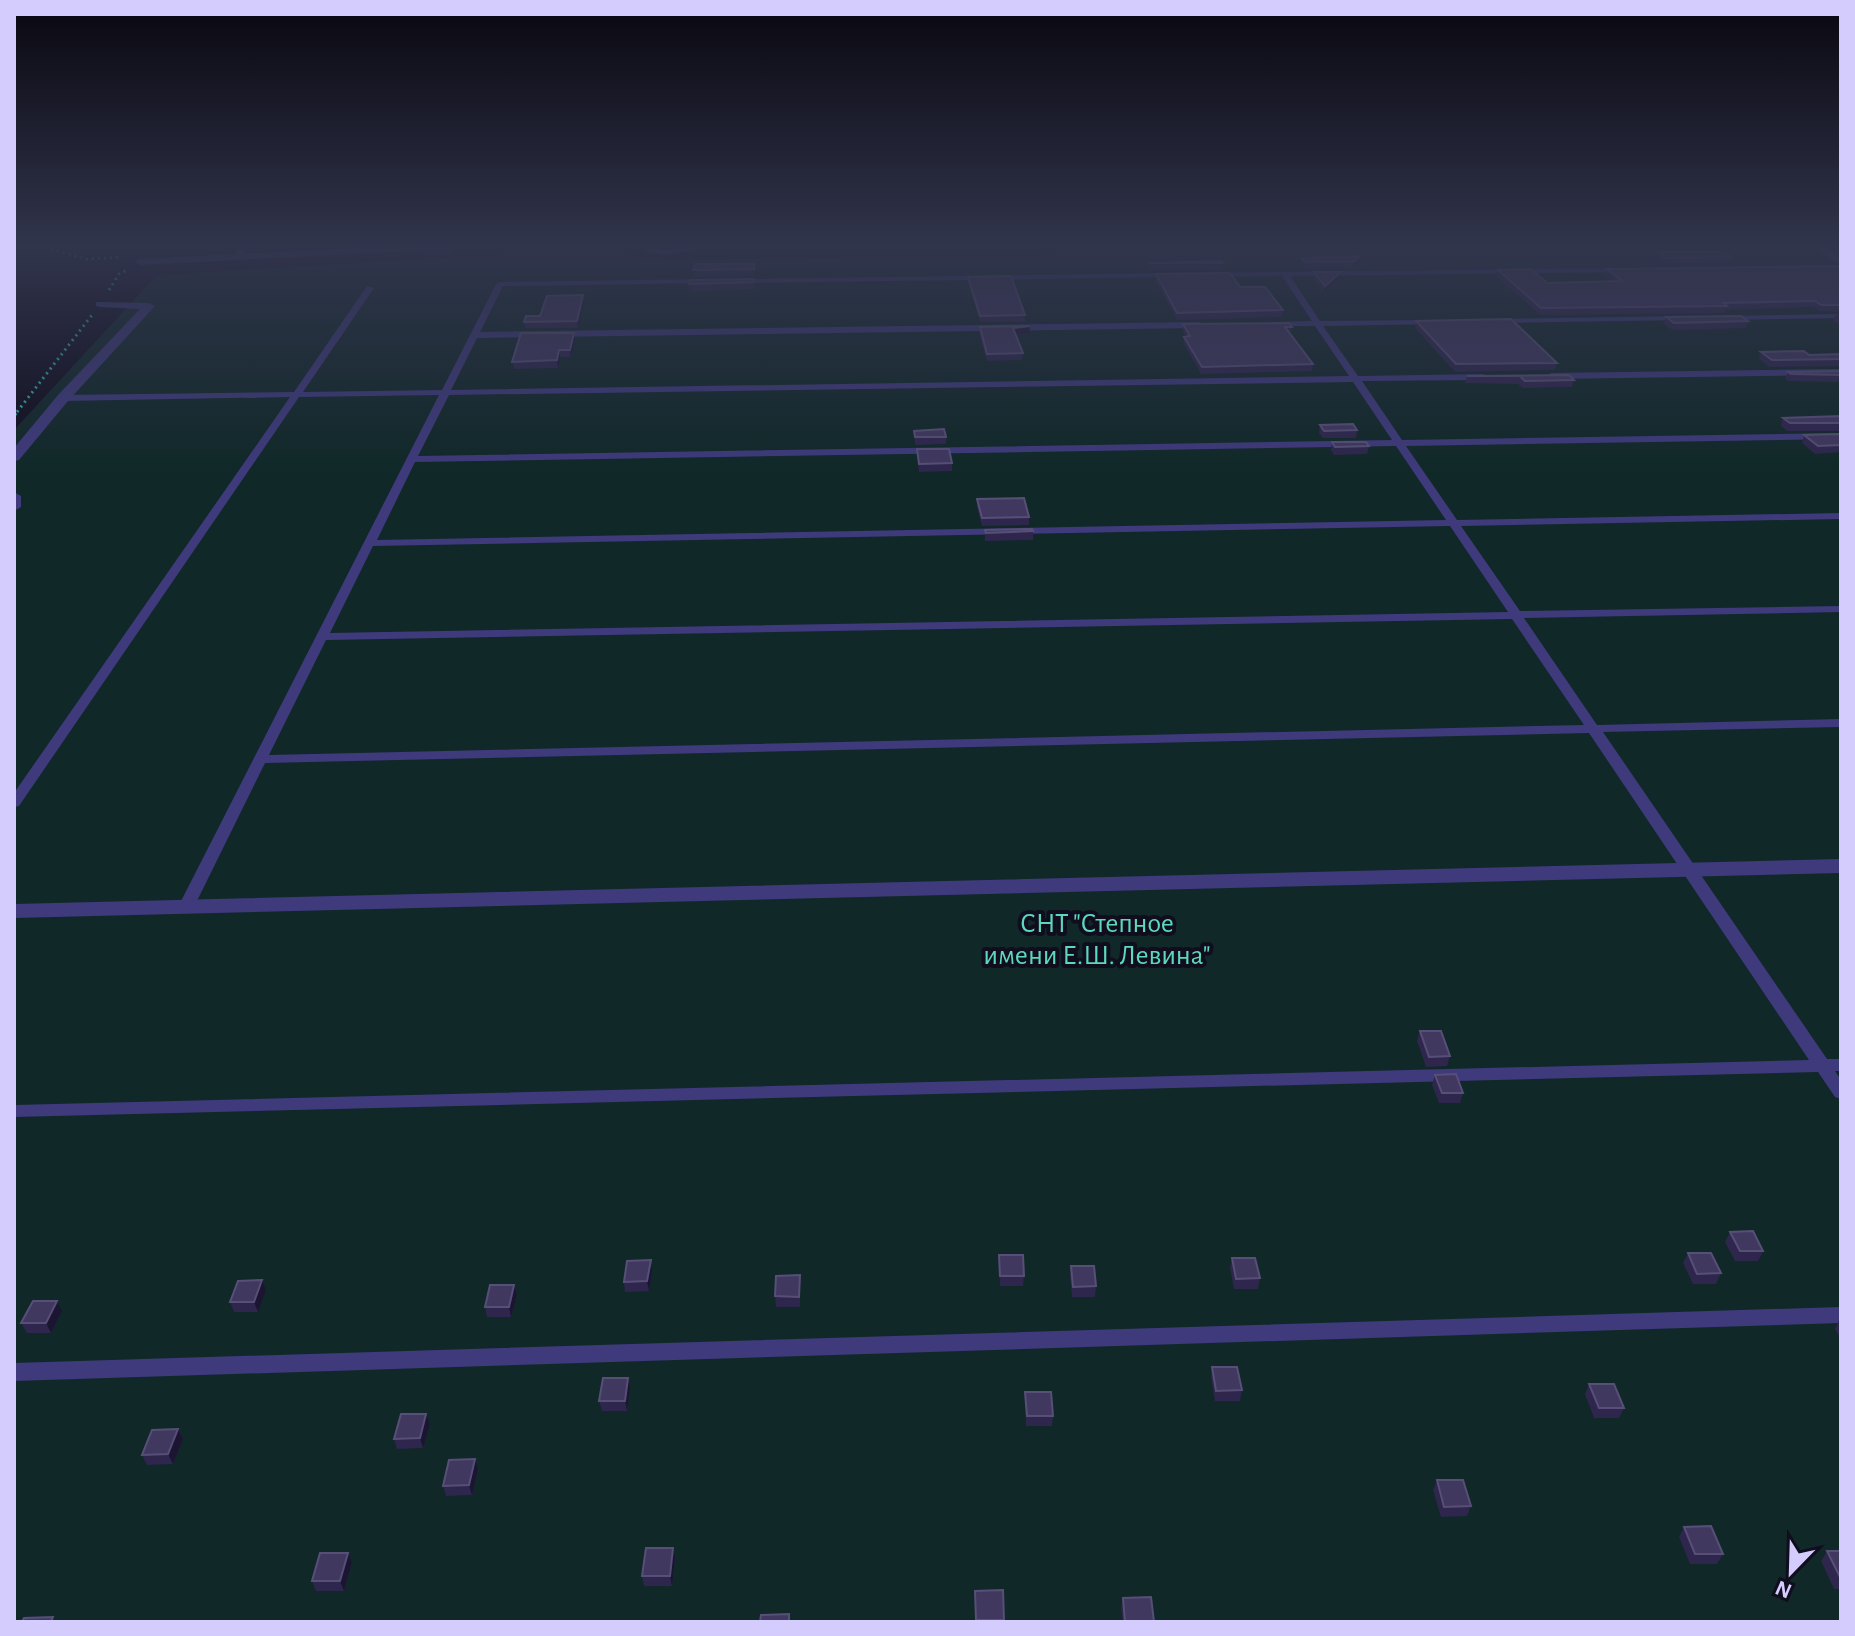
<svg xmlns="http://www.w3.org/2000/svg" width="1855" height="1636" font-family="'Alegreya Sans',sans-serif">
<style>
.green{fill:#102828}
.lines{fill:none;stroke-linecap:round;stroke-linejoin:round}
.path-far1{stroke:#32aba7;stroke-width:3;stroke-dasharray:2 4;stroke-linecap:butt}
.path{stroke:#32aba7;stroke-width:4;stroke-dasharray:3 4;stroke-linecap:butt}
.service{fill:#3e3a7c;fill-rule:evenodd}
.minor{fill:#3e3a7c;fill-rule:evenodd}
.tertiary{fill:#3e3a7c;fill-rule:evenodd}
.wall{fill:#2e264c}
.shaded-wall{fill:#1b1532}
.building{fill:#40385f;stroke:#574f78;stroke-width:2}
.labels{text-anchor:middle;stroke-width:8;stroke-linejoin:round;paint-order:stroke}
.park-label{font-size:28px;fill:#5cd9bd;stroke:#100d1e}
</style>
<rect width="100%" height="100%" fill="#100d1e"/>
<!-- green -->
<path class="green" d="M1731,244h110v1378h-1827v-1192l143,-155 354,-21h116l15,5 45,1z"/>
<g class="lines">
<!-- path-far1 -->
<path class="path-far1" d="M34,244l53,15 35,-2
M109,290l10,-16 10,-5
M17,412l75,-97"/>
<!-- path -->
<path class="path" d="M14,415l4,-5"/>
<!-- service -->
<path class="service" d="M239,244h8l-4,14 -4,2 -4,-2z
M648,244h10l-5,4c24,5 49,-5 74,-4l-62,11 -18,-3 -2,-6z
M1628,268v4h-3l-335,4 30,45 115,-1 4,2 -4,2 -112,2 35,50 125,-2 4,3 -4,3 -121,1 40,59 439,-7v6l-435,7 51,74 384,-7v6l-380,7 59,85 321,-5v6l-317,6 73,107 244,-6v8l-238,5 224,327h14v12h-6l6,9v19l-6,-2 -17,-25 -1804,45v-12l1795,-45 -220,-327 -1324,30 -71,144 -3,3h-10l-3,-3 261,-512 -140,2 -280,409 -5,1v-14l276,-396 -227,4 -5,-3 5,-3 231,-3 73,-106 7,2 -71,104 139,-2 54,-106 4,-2 209,-3 4,2 -4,2 -206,3 -23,46 719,-10 4,3 -4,3 -722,10 -26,52 898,-14 -34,-50h-43l-4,-2 4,-2 40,-1 -30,-45 -69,1h-3v-4zM1353,382l39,58 -974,16 31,-61zM1396,446l50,74 -1069,20 38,-78zM1450,526l58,86 -1178,21 43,-87zM1512,619l72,106 -1315,30 57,-115z
M1173,273h3v4l-439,6 -4,-2 4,-2z
M1841,314v4l-117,2 -4,-2 4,-2z
M1686,316l1,2 -4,2 -187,3 -4,-2 4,-2z
M1841,369v6l-290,4 -4,-3 4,-3z
M1841,1307v16l-1827,58v-18z"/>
<!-- minor -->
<path class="minor" d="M432,244h62l-5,3 -349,18 -5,-3 5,-3z
M1807,244h12l22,13v8z
M96,302l53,1 6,3 -87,95 -49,59 -5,1v-13l44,-53 82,-86 -40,-2 -4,-1z
M14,492l7,4v11l-7,4z
M1841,859v14l-1827,45v-14z"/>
<!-- tertiary -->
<path class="tertiary" d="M684,244h212l-5,3h-202z"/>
</g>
<!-- wall -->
<path class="wall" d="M453,246v9l-34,-1 -1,-7z
M1659,252l72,5 -2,6 -65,1 -7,-5z
M1301,258l58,4 -7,6 -47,1 -4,-5z
M1149,263h74l-1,7 -73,-1z
M754,264l1,12 -61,1 -1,-7z
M1841,266v46l-22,-1 -6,-4 -87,3 -1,3 -185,2 -44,-39 2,-6 49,13 66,-2 -8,-6 2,-6z
M1314,272l26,6 -16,14 -11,-13z
M1156,274l84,13 43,23 -1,7 -105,3 -22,-39z
M968,277l57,38v7h-45l-12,-39z
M754,279l1,10 -65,2 -1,-7z
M583,295l1,6 -6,27h-53l-1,-6 16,-6z
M1836,314h5v12l-8,-5z
M1666,317l82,4 -2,7 -74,2 -8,-6z
M1416,321l141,42 -2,7 -100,2 -40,-44z
M1183,324l109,3 -2,6 23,31 -1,7 -111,3 -17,-30v-7h2l-3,-6z
M980,327l49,6 -13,2 7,18 -1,7 -35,1 -8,-27z
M574,333l1,7 -4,17h-11l-2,11 -44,1 -2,-7z
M1761,352l48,3 32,-1v12l-72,1 -10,-8z
M1841,371v11l-52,-1 -4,-2 3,-7z
M1569,375l5,5 -2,7 -49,1 -5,-4 -53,-1 2,-7z
M1841,416v15h-54l-6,-5 2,-8z
M1320,425l37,5 -1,8h-33l-4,-5z
M914,431l32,6v7l-31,1z
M1841,434v18l-26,2 -13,-11 2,-8z
M1332,442l37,4 -2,8 -33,1 -3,-5z
M917,449l35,14v8l-33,1z
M977,499l52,18v8l-47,1 -5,-19z
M985,530l48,1v9l-48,1z
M1420,1031l30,25 -3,10 -21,1 -9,-26z
M1435,1075l28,18 -3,10h-21l-7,-18z
M1730,1232l33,19 -5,10h-23l-10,-19z
M1688,1253l33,20 -5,11h-23l-10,-21z
M999,1255l25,21 -1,10h-23z
M1232,1258l28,20 -2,11h-24l-4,-21z
M651,1260l1,10 -3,21 -24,1 -1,-10z
M1071,1266l25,20 -1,11h-23l-2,-21z
M800,1275v32h-24l-1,-11z
M262,1280l4,10 -8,22h-24l-4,-10z
M514,1285l3,10 -6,22h-24l-2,-10z
M62,1311l-11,22h-24l-6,-10z
M1840,1318h1v22l-6,-11z
M1212,1367l30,23 -2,11h-25l-4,-23z
M628,1378l2,10 -3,23h-25l-3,-10z
M1589,1384l35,24 -5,10h-25l-9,-24z
M1025,1392l28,24 -1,10h-26z
M426,1414l4,10 -7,24 -26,1 -3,-10z
M178,1429l5,10 -10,25 -26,1 -5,-10z
M475,1459l3,10 -6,26 -26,1 -3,-10z
M1437,1480l34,26 -4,10 -26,1 -8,-27z
M1684,1527l39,27 -6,10h-27l-11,-27z
M673,1548l2,10 -3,28h-28l-2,-10z
M1827,1551h14v38h-7l-13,-28z
M348,1553l4,9 -8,29h-28l-4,-10z
M1003,1590l1,32h-29v-31z
M1123,1598l31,24h-31l-2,-14z"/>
<!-- shaded-wall -->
<path class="shaded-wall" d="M1360,256l-1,6 -7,6 1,-6z
M1341,272l-1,6 -16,14 1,-6z
M583,295l1,6 -6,27 -1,-7z
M1030,326l-1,7 -16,2v-7z
M574,333l1,7 -4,17 -1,-7z
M559,350l1,7 -2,11 -1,-8z
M651,1260l1,10 -3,21 -2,-10z
M262,1280l4,10 -8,22 -4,-10z
M514,1285l3,10 -6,22 -2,-10z
M57,1301l5,10 -11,22 -5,-10z
M628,1378l2,10 -3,23 -2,-10z
M426,1414l4,10 -7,24 -3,-10z
M178,1429l5,10 -10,25 -5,-10z
M475,1459l3,10 -6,26 -3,-10z
M673,1548l2,10 -3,28 -2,-10z
M348,1553l4,9 -8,29 -4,-10z"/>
<!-- building -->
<path class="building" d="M453,246l-1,2 -34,-1z
M1659,252h65l7,5 -66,1z
M1360,256l-7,6h-48l-4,-4z
M1221,261l2,2h-74z
M695,264h59v5l-61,1z
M1841,266v39h-20l-6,-4 -91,2 3,3 -186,2 -43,-38 33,-1 16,14 75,-2 -15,-12z
M1314,272h27l-16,14z
M1230,273l10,14h25l18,23 -106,3 -21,-39z
M1011,276l14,39 -45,1 -12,-39z
M754,279v3l-65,2 1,-4z
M583,295l-6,26 -53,1 2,-6h14l7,-20z
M1741,316l7,5 -74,2 -8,-6z
M1511,319l46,44 -101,1 -40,-43z
M1289,323l3,4h-7l28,37 -111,3 -18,-30 6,-1 -7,-12z
M1030,326l-17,2 10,25 -36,1 -7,-27z
M521,333h53l-4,17h-11l-2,10 -45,2z
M1804,351l5,4 32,-1v5l-69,1 -11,-8z
M1841,371v4l-50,-1 -3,-2z
M1569,375l5,5 -49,1 -5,-5h-53z
M1841,416v7h-51l-7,-5z
M1353,424l4,6 -33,1 -4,-6z
M944,429l2,8h-31l-1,-6z
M1841,434v11l-23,1 -14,-11z
M1332,442h34l3,4 -34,1z
M917,449h32l3,14 -33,1z
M1024,498l5,19 -47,1 -5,-19z
M1032,529l1,2 -47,2 -1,-3z
M1420,1031h21l9,25 -21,1z
M1456,1074l7,19h-21l-7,-18z
M1753,1231l10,20h-23l-10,-19z
M1688,1253h23l10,20 -24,1z
M999,1255h24l1,21h-24z
M1232,1258h23l5,20 -24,1z
M651,1260l-4,21 -23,1 3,-21z
M1071,1266h23l2,20 -23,1z
M800,1275l-1,22 -24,-1 1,-20z
M262,1280l-8,22h-24l8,-21z
M490,1285h24l-5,22h-24z
M33,1301h24l-11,22h-25z
M1212,1367h25l5,23 -26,1z
M603,1378h25l-3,23h-26z
M1589,1384h25l10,24h-25z
M1025,1392h26l2,24h-26z
M401,1414h25l-6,24 -26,1z
M178,1429l-10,25 -26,1 10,-25z
M475,1459l-6,26 -26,1 6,-26z
M1437,1480h26l8,26 -27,1z
M1711,1526l12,28h-28l-11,-27z
M646,1548h27l-3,28h-28z
M1827,1551h14v28z
M320,1553h28l-8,28h-28z
M1003,1590l1,30h-28l-1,-29z
M1151,1597l3,25h-29l-2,-24z
M789,1614v8h-29l1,-7z
M53,1617l-2,5h-29l2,-4z"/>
<!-- sky -->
<linearGradient id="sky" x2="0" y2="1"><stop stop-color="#090710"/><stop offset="0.52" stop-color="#31354c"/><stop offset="1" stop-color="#31354c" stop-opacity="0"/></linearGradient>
<rect width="1855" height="473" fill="url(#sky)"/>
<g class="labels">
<!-- park labels -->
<g class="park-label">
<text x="1097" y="932">СНТ "Степное<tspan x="1097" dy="32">имени Е.Ш. Левина"</tspan></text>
</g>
</g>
<!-- border -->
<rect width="1855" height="1636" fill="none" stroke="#d3ccfd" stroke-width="32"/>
<!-- north arrow -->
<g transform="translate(1791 1572) rotate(203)" stroke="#100d1e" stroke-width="6" paint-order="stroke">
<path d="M0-6L14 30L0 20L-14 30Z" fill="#d3ccfd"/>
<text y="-12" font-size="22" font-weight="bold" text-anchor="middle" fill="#d3ccfd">N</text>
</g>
</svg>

Assignment —
Check all the records above and select each line where the string "linecap" is found.

The answer —
.lines{fill:none;stroke-linecap:round;stroke-linejoin:round}
.path-far1{stroke:#32aba7;stroke-width:3;stroke-dasharray:2 4;stroke-linecap:butt}
.path{stroke:#32aba7;stroke-width:4;stroke-dasharray:3 4;stroke-linecap:butt}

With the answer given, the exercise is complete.